The study included 46,057 studies from seven 'internal' centers for development (training/architecture selection/hyperparameter tuning/operating point calibration) (n = 25,946) and evaluation (n = 2,947) and three 'external' centers for calibration (n = 400) and evaluation (n = 16,764).
Development data was contributed by 'Internal' centers while 'external' centers did not. ICH and subtype presence (intraparenchymal/intraventricular/subarachnoid/subdural/epidural) and segmentations per case was predicted by deep neural networks. Two ICH confidence scores are discussed: a calibrated classifier (CC) entropy, and a Dempster-Shafer score (DS).
The study led to the following findings:
· The area-under-the-curve for ICH was 0.97 [0.97, 0.98] and 0.95 [0.94, 0.95] on internal and external center data, respectively.
· On 80% of the data stratified by CC & DS scores, the system improved the Youden's index for internal centers from 0.84 to 0.93 (CC) and 0.92 (DS), respectively, and for external centers from 0.78 to 0.88 (CC) and 0.89 (DS).
· Models estimated 27% (CC) and 27% (DS) and 25% (CC) and 27% (DS) decreases, respectively, in RTAT for AI-prioritized worklists with versus without confidence measures.

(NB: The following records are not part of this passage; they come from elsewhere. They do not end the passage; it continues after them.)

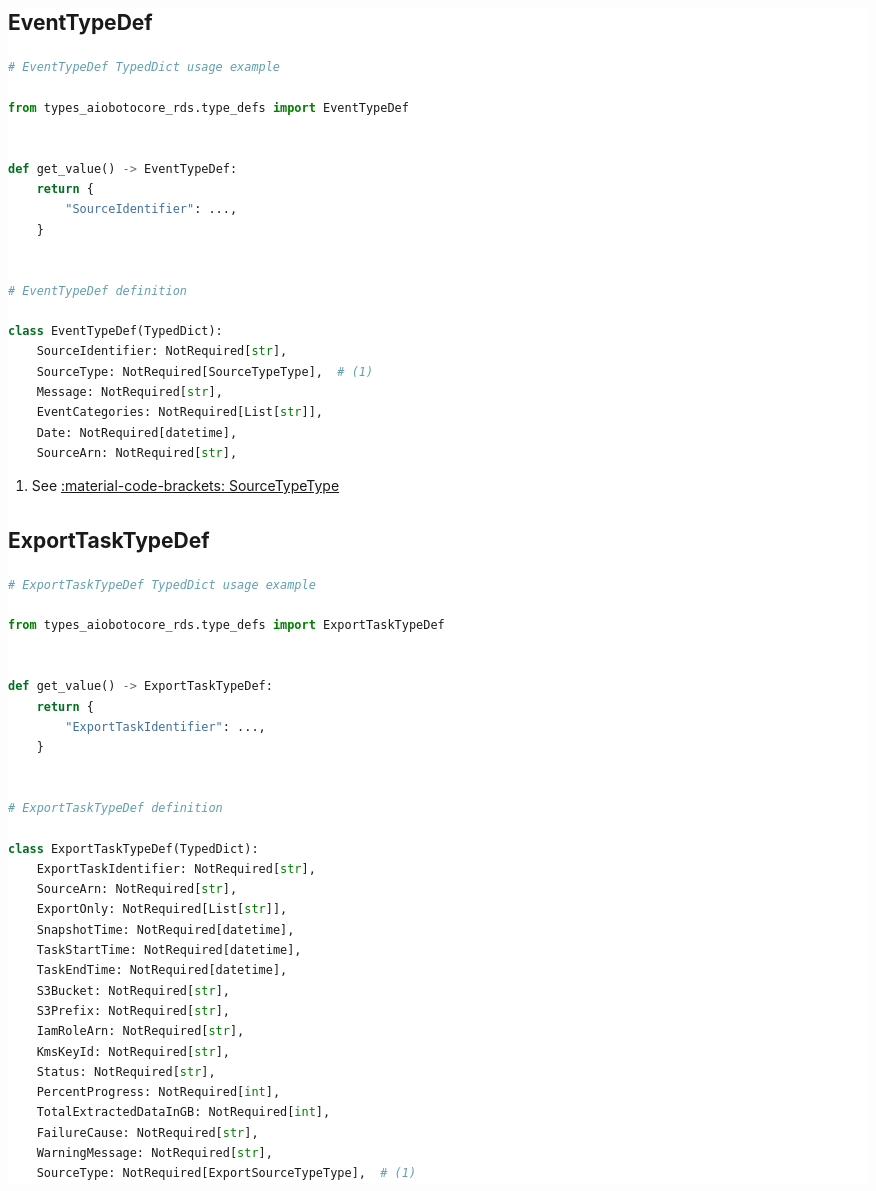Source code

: ## EventTypeDef

```python
# EventTypeDef TypedDict usage example

from types_aiobotocore_rds.type_defs import EventTypeDef


def get_value() -> EventTypeDef:
    return {
        "SourceIdentifier": ...,
    }


# EventTypeDef definition

class EventTypeDef(TypedDict):
    SourceIdentifier: NotRequired[str],
    SourceType: NotRequired[SourceTypeType],  # (1)
    Message: NotRequired[str],
    EventCategories: NotRequired[List[str]],
    Date: NotRequired[datetime],
    SourceArn: NotRequired[str],
```

1. See [:material-code-brackets: SourceTypeType](./literals.md#sourcetypetype) 
## ExportTaskTypeDef

```python
# ExportTaskTypeDef TypedDict usage example

from types_aiobotocore_rds.type_defs import ExportTaskTypeDef


def get_value() -> ExportTaskTypeDef:
    return {
        "ExportTaskIdentifier": ...,
    }


# ExportTaskTypeDef definition

class ExportTaskTypeDef(TypedDict):
    ExportTaskIdentifier: NotRequired[str],
    SourceArn: NotRequired[str],
    ExportOnly: NotRequired[List[str]],
    SnapshotTime: NotRequired[datetime],
    TaskStartTime: NotRequired[datetime],
    TaskEndTime: NotRequired[datetime],
    S3Bucket: NotRequired[str],
    S3Prefix: NotRequired[str],
    IamRoleArn: NotRequired[str],
    KmsKeyId: NotRequired[str],
    Status: NotRequired[str],
    PercentProgress: NotRequired[int],
    TotalExtractedDataInGB: NotRequired[int],
    FailureCause: NotRequired[str],
    WarningMessage: NotRequired[str],
    SourceType: NotRequired[ExportSourceTypeType],  # (1)
```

The authors concluded, "NCCT ICH detection with statistical confidence reliably detected and subtyped hemorrhage, identified high-confidence predictions, and improved worklist prioritization in simulation."
Reference:
The study titled, "AI with Statistical Confidence Scores for Detection of Acute/Subacute Hemorrhage in Noncontrast Head CT Scans," was published in the journal Radiology: Artificial Intelligence.